W ostatnich dniach nad reprezentacją Polski zebrały się czarne chmury. Sytuacja dotyczy przede wszystkim afery na linii Robert Lewandowski - Michał Probierz. Wszystko rozpoczęło się w niedzielny wieczór, gdy pojawił się specjalny komunikat dotyczący odebraniu opaski kapitańskiej piłkarzowi Barcelony.
- Decyzją selekcjonera Michała Probierza nowym kapitanem reprezentacji Polski został Piotr Zieliński. Selekcjoner osobiście poinformował o swojej decyzji Roberta Lewandowskiego, całą drużynę oraz sztab szkoleniowy - można przeczytać na profilu "Łączy nas piłka".
Na tę informacje szybko zareagował "Lewy", który szybko podjął decyzję w sprawie przyszłości gry w kadrze.
- Biorąc pod uwagę okoliczności i utratę zaufania do selekcjonera Reprezentacji Polski postanowiłem do czasu kiedy jest trenerem zrezygnować z gry w Reprezentacji Polski. Mam nadzieję, że będzie dane mi jeszcze zagrać dla najlepszych kibiców na świecie - napisał 36-latek.
Dariusz Szpakowski wyłożył kawę na ławę. Legendarny komentator nie krył swoich emocji
Dariusz Szpakowski to jedna z najważniejszych postaci w polskiej piłce.
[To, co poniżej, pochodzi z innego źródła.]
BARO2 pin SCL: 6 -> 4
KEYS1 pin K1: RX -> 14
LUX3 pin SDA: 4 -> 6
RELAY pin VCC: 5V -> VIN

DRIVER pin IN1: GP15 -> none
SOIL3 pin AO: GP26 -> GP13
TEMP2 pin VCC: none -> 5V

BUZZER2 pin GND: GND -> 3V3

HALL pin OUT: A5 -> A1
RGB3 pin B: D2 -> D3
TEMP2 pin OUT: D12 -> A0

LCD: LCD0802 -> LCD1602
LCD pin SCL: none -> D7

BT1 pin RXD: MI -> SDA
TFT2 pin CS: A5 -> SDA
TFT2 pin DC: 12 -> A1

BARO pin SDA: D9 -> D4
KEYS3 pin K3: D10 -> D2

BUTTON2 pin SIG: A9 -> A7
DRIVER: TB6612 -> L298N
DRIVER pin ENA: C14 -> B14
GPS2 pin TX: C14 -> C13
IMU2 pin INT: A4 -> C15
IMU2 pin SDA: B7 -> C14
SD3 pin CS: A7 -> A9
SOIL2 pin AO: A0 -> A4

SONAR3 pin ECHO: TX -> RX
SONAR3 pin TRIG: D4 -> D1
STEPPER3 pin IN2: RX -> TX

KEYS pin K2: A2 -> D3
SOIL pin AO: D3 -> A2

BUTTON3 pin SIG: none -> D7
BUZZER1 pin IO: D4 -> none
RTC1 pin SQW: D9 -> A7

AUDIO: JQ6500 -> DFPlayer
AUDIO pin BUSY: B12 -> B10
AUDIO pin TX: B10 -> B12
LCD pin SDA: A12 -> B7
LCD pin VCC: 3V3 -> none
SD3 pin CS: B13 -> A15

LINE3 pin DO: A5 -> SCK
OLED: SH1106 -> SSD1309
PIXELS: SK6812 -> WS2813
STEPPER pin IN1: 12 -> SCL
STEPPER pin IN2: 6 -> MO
Legendarny komentator zabrał głos w sprawie wydarzeń, które poruszyły i podzieliły całą Polskę w rozmowie z "WP Sportowe Fakty".
- Doszło do ekstremalnego napięcia. Widzimy grę ambicji, która tylko dzieli. Do tej pory ludzie byli za reprezentacją, a teraz są za Lewandowskim lub Probierzem. Żeby dwóch dorosłych facetów nie potrafiło się porozumieć? Jestem załamany - rozpoczął.
- Lewandowski nie jest pierwszym z brzegu zawodnikiem. Mówimy o gwieździe. Świat mówi o nas teraz: Polacy mają konflikt ze swoim największym piłkarzem. Jestem żywo zatroskany tym, co się wydarzyło. Poznaliśmy oświadczenia obu stron, ale nie fakty. Zagrały emocje, ego. Widzę, że każdy prowadzi swoją grę. Uważam, że niepotrzebny był też komentarz Zbigniewa Bońka, który stwierdził, że gdyby był prezesem, to Lewandowski grałby w kadrze. A jak było z odebraniem opaski Kubie Błaszczykowskiemu? - powiedział Szpakowski.
- Szkoda mi przede wszystkim kibiców. Taki konflikt nikomu nie służy. Naszym głównym celem jest awans na mistrzostwa świata w 2026 roku. Żyjemy w czasach, w których się rozmawia, negocjuje, szuka rozwiązań. W sposób dyplomatyczny. A tu biją się dwa koguty, pióra lecą. Wszystko w myśl zasady: zabrałeś mi zabawki, to obrzucę cię piachem. To dwaj dorośli ludzie, Polacy. Reprezentacja powinna być na pierwszym miejscu. Liczę, że panowie ostudzą rozgrzane głowy z korzyścią dla drużyny narodowej. Zwycięzców tego konfliktu nie będzie. Oby we wtorek wygrała nasza reprezentacja - podsumował legendarny komentator.